When he sat down beside me and put a hand on my shoulder, the tenderness of the gesture seemed to open the floodgates and I began to sob. I felt Kit’s arm round my shoulders and he pulled me to him, my head on his chest, stroking my hair. After a few moments I managed to pull myself together. I turned my face and looked up. Our lips were just inches apart, and I thought for a brief, glorious moment that he might actually bend his head to kiss me.
Instead he said, ‘Let me get you a drink of something. Whisky or brandy?’ He took his arm away and stood up.
‘A glass of water – or lemonade, perhaps,’ I said, feeling even more stupid. I tried to tidy my hair, wipe my face. What was I thinking of, coming here so late at night and weeping all over him? I must look a fright.

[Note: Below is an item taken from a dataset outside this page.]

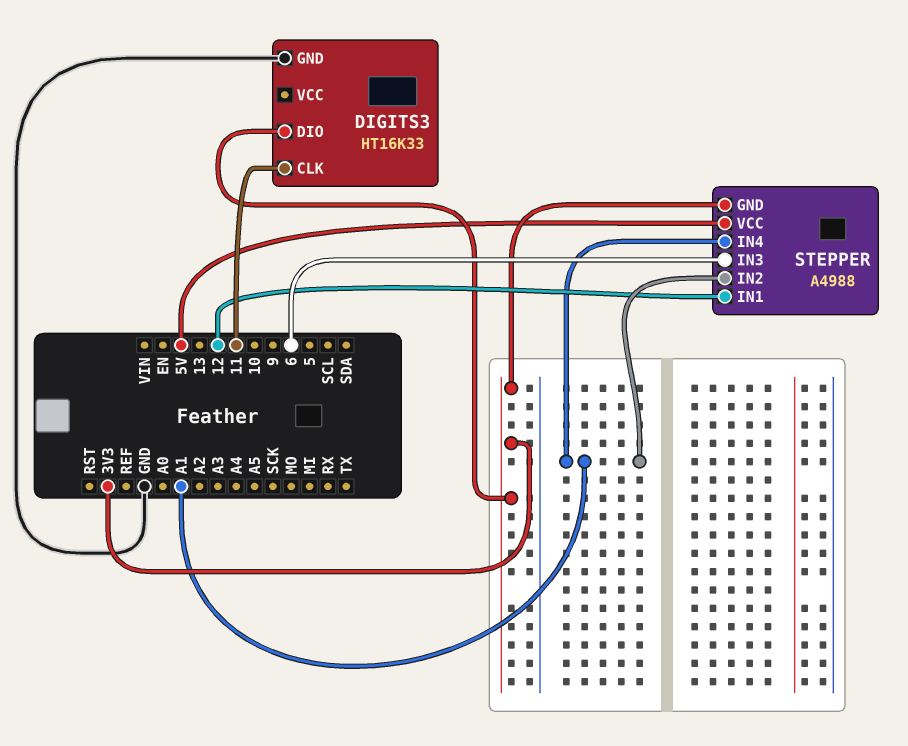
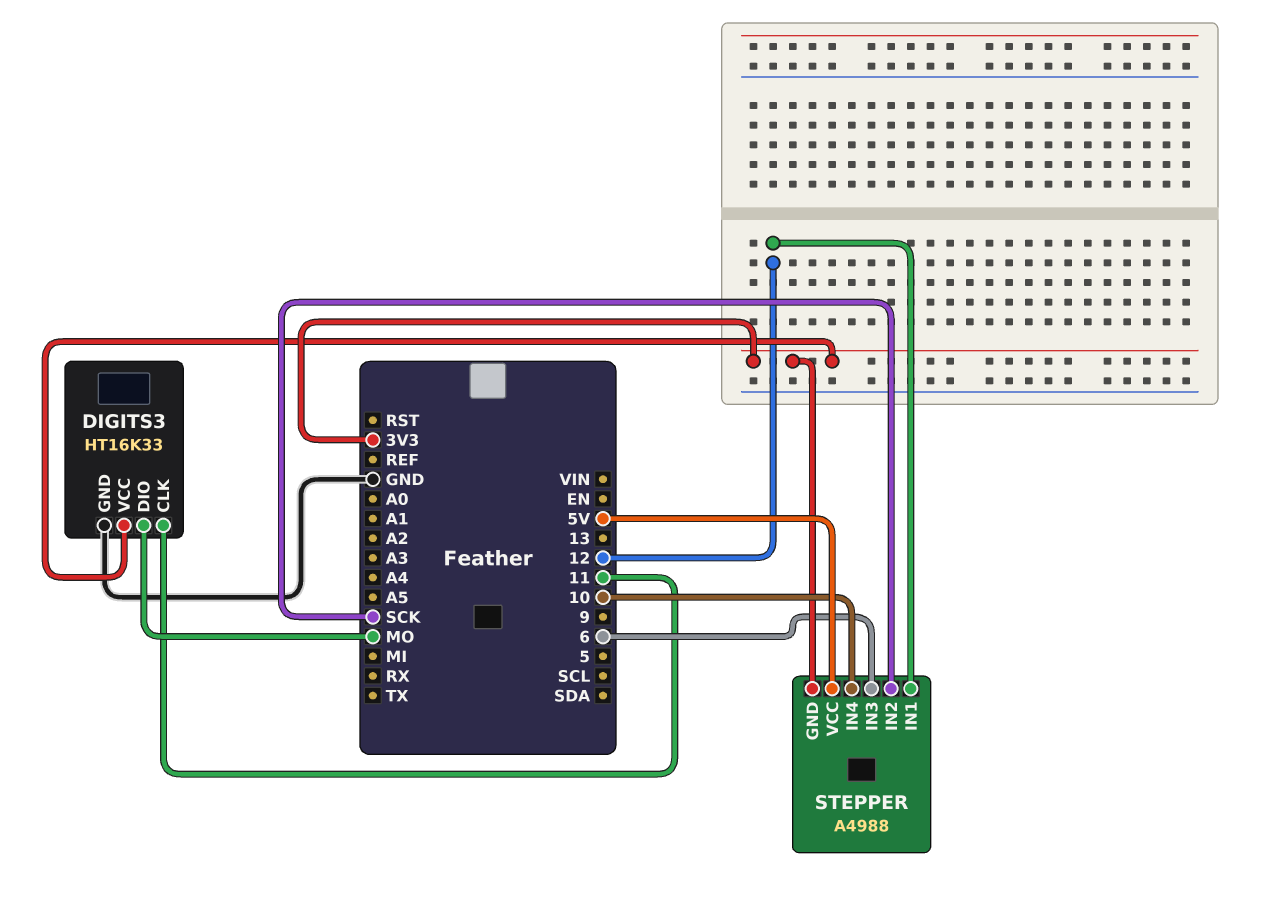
DIGITS3 pin DIO: 3V3 -> MO
DIGITS3 pin VCC: none -> 3V3
STEPPER pin IN2: A1 -> SCK
STEPPER pin IN4: A1 -> 10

Kit returned with the drinks, sat down beside me and we sipped in silence for a few moments. At last he said, ‘Look, Molly, you don’t have to do anything you don’t want to, you know. If there are problems with your pa, then you must put them first. Yes, we both want to help Eli, but if it’s making you so upset . . .’
He put down his glass. ‘And to be honest, there was something I needed to tell you anyway.’
My heart seemed to hang in my chest. Was he about to make some kind of declaration?
‘The truth is that I’ve got to go away – to London – tomorrow.’
Panic gripped my breath. ‘Tomorrow? What’s happened? Is it something I’ve done?’
‘No, not that. It’s my father. My bloody father. My bloody bastard father.’ The words came out like bullets now. He turned to face me. ‘I’ve been keeping it to myself all summer, hoping that if I don’t think or talk about it, then it won’t be real. But I’m not going back to school. Not now, not never.’